▶ Problem A
Render the entries from the line containing "Leistungsdetails" through the end of the entries as a Markdown table with the columns Row and Line, one numbered row per line. Leave out blank lines and the pictures.

Tuesday, November 30, 2010

Money, Power and Roger Goodell

Matt Aaron, who leads Inconclusive Evidence in personal fouls, sounds off on Roger Goodell

September 1st, 2006 Roger Goodell took office as the NFL Commissioner, succeeding Paul Tagliabue. Less than a year later, Goodell introduced a new player conduct policy which he certainly is implementing to its fullest. He has stressed a desire to start a franchise overseas and to expand the regular season by two games. We currently have different rules of overtime for the regular season and postseason. Fines are also at an all-time high, being dished out weekly. All of this activity makes me believe that the current Commish has never heard the phrase, “If it isn’t broke, don’t fix it.”
I completely understand why Goodell strolled into office and wanted to tackle the league’s image before it slipped out of control. In 2006, the Bengals had 9 different players who had been arrested. The artist previously known as Pacman and the late Chris Henry were getting into severe trouble and the media was running with the theme of a league filled with “thugs.” Goodell made the assessment that the players and the teams that have them under contract will feel the consequences of negative actions.
            Goodell quickly developed a reputation that he is going to be rigid with his punishments. Tank Johnson, Mike Vick, Dante Stallworth, and Ben Roethlisberger all were suspended for what was determined contact detrimental to the league.
             I do not have any major issues with most of those suspensions. I can make an argument that Roethlisberger’s suspension was excessive on an epic scale, because he was never arrested and there was never a criminal case filed on him. A case can also be made for Mike Vick who paid his debt to society and still was suspended, but I do see Goodell’s reasoning behind each decision. I do, however, have a problem with the recent inconsistency from the Commissioner. Roger has never been as severe with coaches as he is with players, though the conduct policy states that all NFL employees are accounted for. Bill Bilicheck was never suspended for “Spygate” and neither did Josh McDaniels for his recent home video. Goodell was quoted as saying that the use of the camera during the Patriots’ season-opening 38-14 win over the New York Jets had no impact on the game. If it did not have an impact on the game, then why did he take a draft pick away? More severe punishment was needed. Last summer, Cedric Benson was arrested for allegedelly punching a bartender in the face. The Cincinnati running back was arrested multiple times in 2008, yet he has never been suspended. Tennessee Titans quarterback, (who knows for how long), Vince Young, was the star of a video that quickly turned into an internet sensation when he clearly attempted to punch another person. After trying to hook-a-horn while at a strip club, VY begged Goodell to not suspend him on twitter the next day. He was never penalized.

▶ Problem B
Carry the post on Roger Goodell's time as NFL commissioner forward, starting after its last sentence.

(Records contained in a dataset)
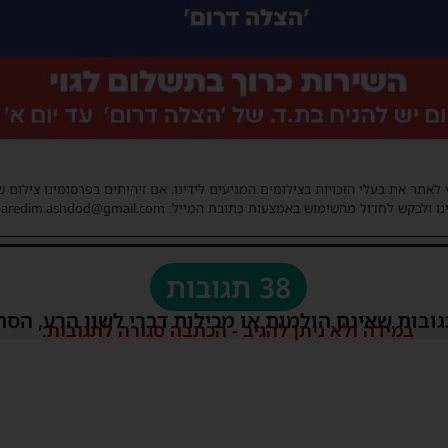
 לאתר את בעלי הזכויות בצילומים המגיעים לידינו. אם זיהיתים בפרסומינו צילום 
ו ולבקש לחדול מהשימוש באמצעות כתובת המייל: haredim.ashdod@gmail.com
38 תגובות
גובות שאינם הולמות או מכילות דברי לשון הרע, הסת
במידה ולא ניתן להגיב - הכתבה סגורה לתגובות.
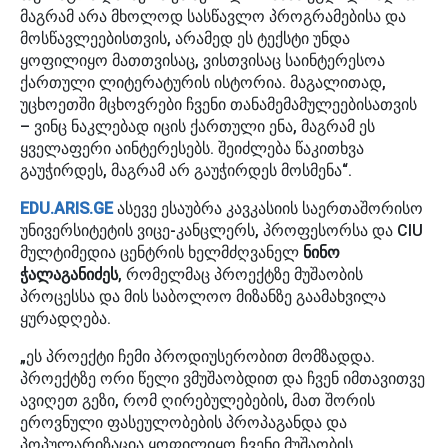
მაგრამ არა მხოლოდ სასწავლო პროგრამებისა და
მოსწავლეებისთვის, არამედ ეს ტექსტი უნდა
ყოფილიყო მათთვისაც, ვისთვისაც საინტერესოა
ქართული ლიტერატურის ისტორია. მაგალითად,
უცხოეთში მცხოვრები ჩვენი თანამემამულეებისათვის
– ვინც ნაკლებად იცის ქართული ენა, მაგრამ ეს
ყველაფერი აინტერესებს. შეიძლება წაკითხვა
გაუჭირდეს, მაგრამ არ გაუჭირდეს მოსმენა“.
EDU.ARIS.GE
ასევე ესაუბრა კავკასიის საერთაშორისო
უნივერსიტეტის ვიცე-კანცლერს, პროფესორსა და CIU
მულტიმედია ცენტრის ხელმძღვანელ
ნინო
ჭალაგანიძეს
, რომელმაც პროექტზე მუშაობის
პროცესსა და მის საბოლოო მიზანზე გაამახვილა
ყურადღება.
„ეს პროექტი ჩემი პროდიუსერობით მომზადდა.
პროექტზე ორი წელი ვმუშაობდით და ჩვენ იმთავითვე
ავიღეთ გეზი, რომ ღირებულებების, მათ შორის
ეროვნული ფასეულობების პროპაგანდა და
პოპულარიზაცია ყოფილიყო ჩვენი მუშაობის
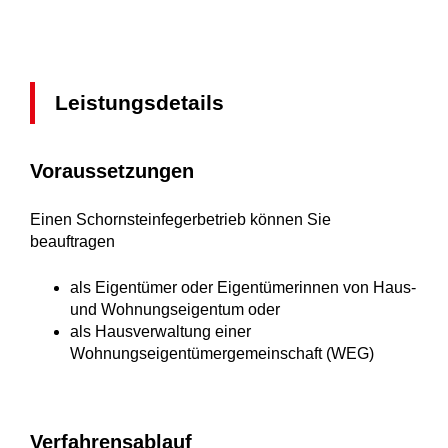
Leistungsdetails
Voraussetzungen
Einen Schornsteinfegerbetrieb können Sie
beauftragen
als Eigentümer oder Eigentümerinnen von
Haus-
und Wohnungseigent
um
oder
als Hausverwaltung einer
Wohnungseigentümergemeinschaft (WEG)
Verfahrensablauf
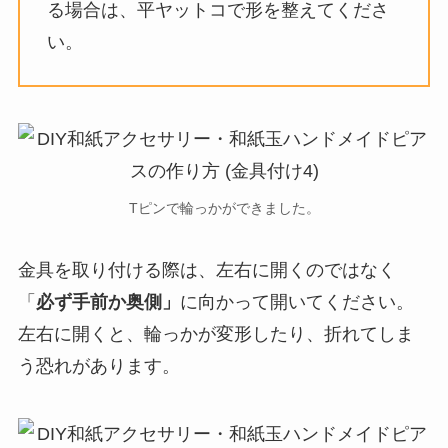
る場合は、平ヤットコで形を整えてくださ
い。
Tピンで輪っかができました。
金具を取り付ける際は、左右に開くのではなく
「
必ず手前か奥側」
に向かって開いてください。
左右に開くと、輪っかが変形したり、折れてしま
う恐れがあります。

▶ Written reply A
| Row | Line |
|---|---|
| 1 | Leistungsdetails |
| 2 | Voraussetzungen |
| 3 | Einen Schornsteinfegerbetrieb können Sie |
| 4 | beauftragen |
| 5 | als Eigentümer oder Eigentümerinnen von |
| 6 | Haus- |
| 7 | und Wohnungseigent |
| 8 | um |
| 9 | oder |
| 10 | als Hausverwaltung einer |
| 11 | Wohnungseigentümergemeinschaft (WEG) |
| 12 | Verfahrensablauf |
| 13 | る場合は、平ヤットコで形を整えてくださ |
| 14 | い。 |
| 15 | Tピンで輪っかができました。 |
| 16 | 金具を取り付ける際は、左右に開くのではなく |
| 17 | 「 |
| 18 | 必ず手前か奥側」 |
| 19 | に向かって開いてください。 |
| 20 | 左右に開くと、輪っかが変形したり、折れてしま |
| 21 | う恐れがあります。 |

▶ Written reply B
               One chapter in the 2010 season book is definitely titled; When Personal Fouls turn to Personal Grudges. James Harrison is mean, we all know this, but he is not THAT mean. As of today, Harrison’s fines have topped 125,000 dollars, most of which are on borderline calls. He is not the cleanest player in the game, but the hits on Josh Cribbs, Vince Young, Drew Brees and definitely Ryan Fitzpatrick, did not warrant a fine. Throwing a flag is one thing, but continuing to fine a man because he is “repeat offender” is ridiculous.



           I cannot say for sure, but I have a strong feeling that the communication between the referees and the NFL office is not as smooth as it needs to be. The refs feel added pressure to throw a flag, because they do not want to let a play go, that later will lead to a fine. Harrison gets called two weeks ago for “driving Campbell into the ground,” and last week gets the flag/fine combo for hitting the Harvard grad in his chest. These penalties literally had ESPN personality and former NFL quarterback Trent Dilfer say on the air, “I do not even want to talk about.” Steve Young also sounded off on these ridiculous calls. There is not a muscle that Harrison can touch on a quarterback right now. With that being said, Cortland Finnegan and Andre Johnson get into a fight in the middle of the field and get simply a 25K fine. Personally, I believe Finnegan deserved an old time whooping like he received, but that does not give AJ permission to do so. Punches were thrown after the play, clearly not in the act of playing football. Millions of people, including young children witnessed Johnson throwing haymakers and he gets the same punishment as a borderline roughing the passer call on Harrison. But then again, Andre Johnson plays this Thursday on the NFL Network and the NFL office definitely does not want him out for their game.
          

Sun-Sentinel
 
             The flags and fines are flying all over the place in order to protect player’s safety, yet Goodell wants the season to expand by 2 games. With or without multiple bye weeks, that is absolutely ridiculous in terms of player safety. Steelers’ wide receiver Hines Ward stated that player’s careers will have YEARS cut off it if the league goes to 18 games. If Goodell did not think this would hurt individual players, than he would not have proposed that rosters would increase if the number of games do. Clearly, a lot more players are going to get injured in this scenario.
            Hopefully by next season, the overtime rule will be the same for both the regular season and the postseason. I have no problem with him trying to make the rule fairer, but it must be the same the entire season. (Stay tuned in the next couple weeks for Dr. Matt Aaron’s flawless idea for NFL overtime here on Inconclusive Evidence)
            Lastly, expansion overseas to me simply sounds like the NFL is getting greedy. NFL Europe was losing 30 million dollars a year by its conclusion in 2007. I understand that more competitive and athletically gifted players will be showcased with a NFL team in Europe, but traveling time, costs and energy would be epic. The NFL currently makes sickening amounts of money and I do not think it would be worth the trouble to start a team overseas.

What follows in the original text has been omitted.